Dancers move to golf course clubhouse


At its Jan. 17 meeting, the Seward City Council:

• approved a temporary lease agreement for William Henry School of the Arts to use the clubhouse at the Seward Community Golf Course as a dance studio while waiting for renovations to a newly purchased studio uptown.

• voted to rezone property north of Highway 34 and west of Evergreen Drive, known as the Luebbe-Martin Addition, from Rural Residential to Urban Residential, then approved a subdivision application to divide the property into two lots that were not previously platted when the land was annexed. One of the property owners plans to construct an accessory building on his lot.

• increased daily green fees at the Seward Community Golf Course from $19 to $20 for nine holes and from $26 to $27 for 18 holes. Annual membership fees ranged from a $7 increase for youth to a $38 increase for families.
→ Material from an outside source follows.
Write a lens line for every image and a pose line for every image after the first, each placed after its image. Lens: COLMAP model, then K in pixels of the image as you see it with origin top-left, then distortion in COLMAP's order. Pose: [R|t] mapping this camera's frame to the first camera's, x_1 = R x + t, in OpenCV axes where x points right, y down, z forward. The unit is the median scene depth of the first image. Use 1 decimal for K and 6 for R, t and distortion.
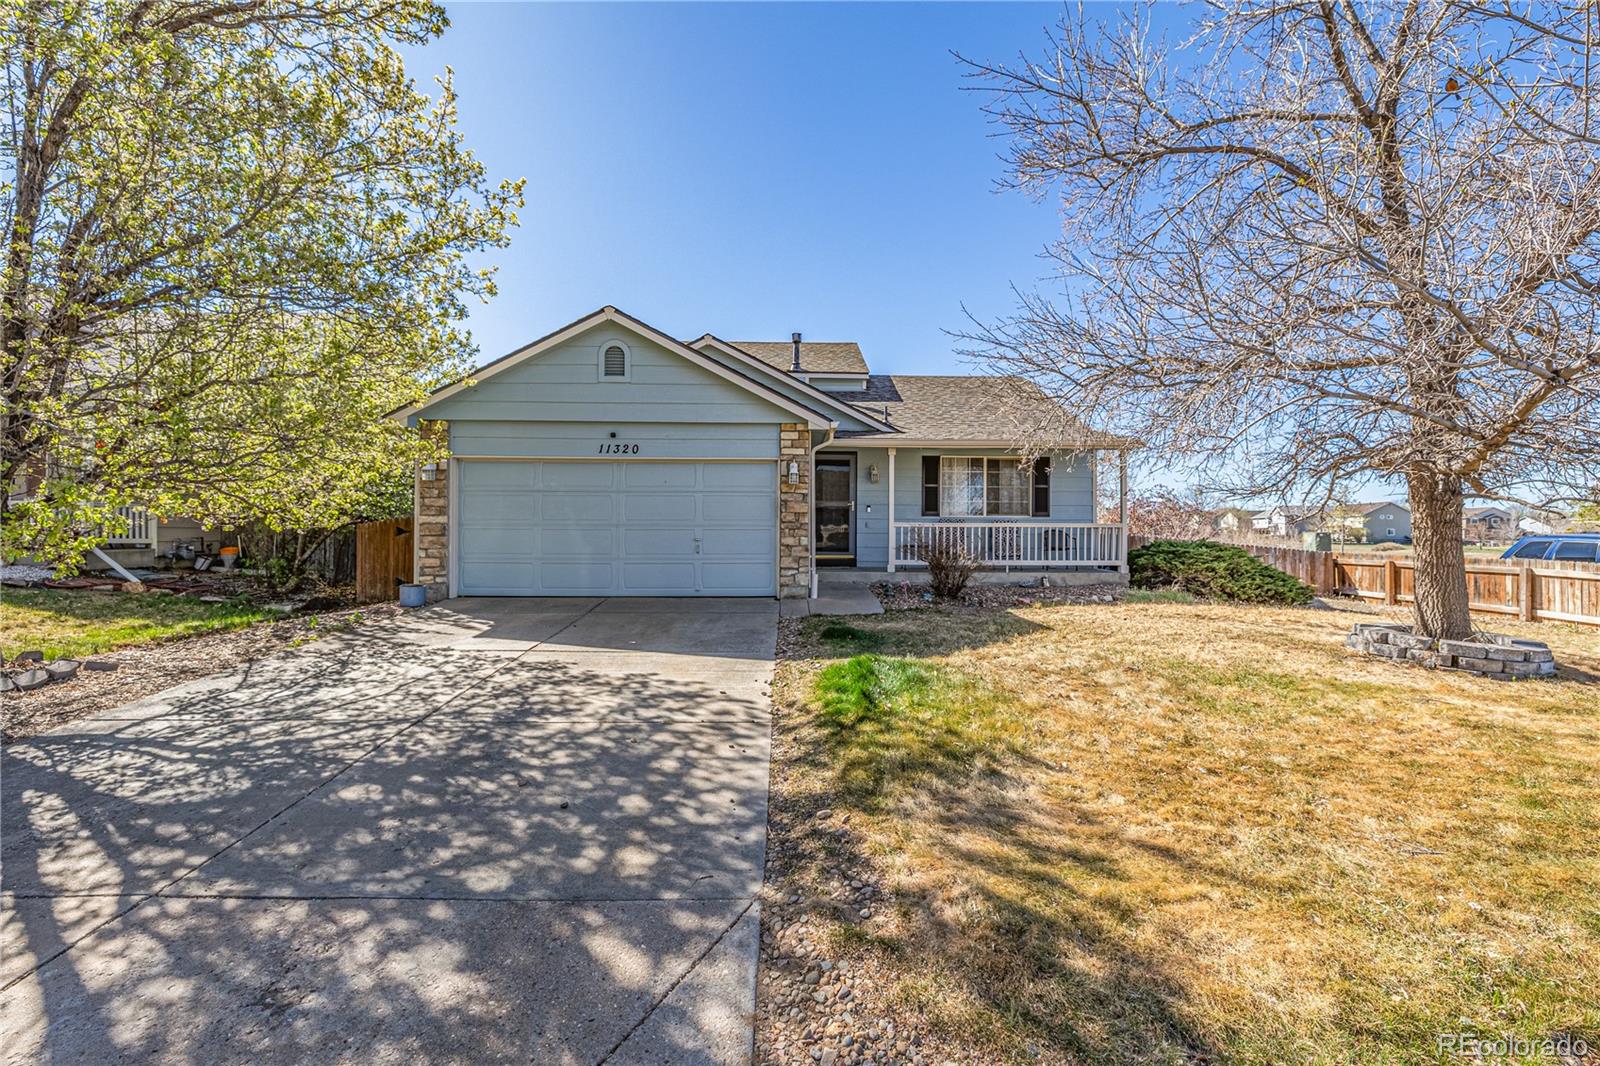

Cart rental fees also went up.

• increased fees for Blue Valley Campground stays from $15 to $25 per night for a camper unit and from $7 to $10 per night for a tent, with an increase for senior citizens from $10 to $15 per night. Campers will now be limited to seven days at the campground instead of 14.

• approved a construction engineering services agreement with Schemmer Associates Inc. for the Karol Kay Boulevard Box Culvert Improvement Project south of the Plum Creek ballfields in the amount of $39,650.

• awarded a professional services agreement to HDR Engineering Inc. for final design of the interior drainage and pump station improvements project, which helps divert floodwaters from the city levee.

• approved a $120,000 contract with JEO Consulting to help transition the city’s utility location data from its current provider, gWorks, into a new series of maps through a different provider, Esri, which will allow for more detailed location mapping.

• approved an agreement for Sinclair Hille Architects to conduct a space utilization study at City Hall, the Municipal Building and the former Jones Bank drive-through location now owned by the city, as well as for the potential relocation of the Public Works Street Shop. The study will provide recommendations on the most efficient uses of the spaces for future growth planning.

• authorized city administration and the Civic Center Commission to begin the process for selecting an architect for renovations to the Civic Center, specifically to comply with the Americans with Disabilities Act and other updates such as finishes and technology.

• awarded a Community Development Block Grant forgivable loan for downtown revitalization to Polar Lights LLC for new windows, doors, siding and an awning at 115 S. Sixth Street, occupied by H&R Block, in the amount of $13,934.72.

• approved a professional services agreement with BVH Architecture for final design of the Seward Wellness Center.

• approved publication of a request for proposals for the Seward Wellness Center as a construction manager at-risk project.

• authorized the city to apply for a $562,000 grant from the Community and Civic Center Financing Fund Program through the Nebraska Department of Economic Development for the wellness center.

• voted to forward to the city’s insurance company, after minimal discussion, a claim from Reed Electric for repair of a faulty breaker at the Money Smarts location, 103 N. Sixth Street, allegedly caused by the city shutting off the utilities to the location during a recent fire at the building next door.

• approved the sale and consumption of alcoholic beverages at the Lied Senior Center for the Employee Annual Awards Banquet on Feb. 10.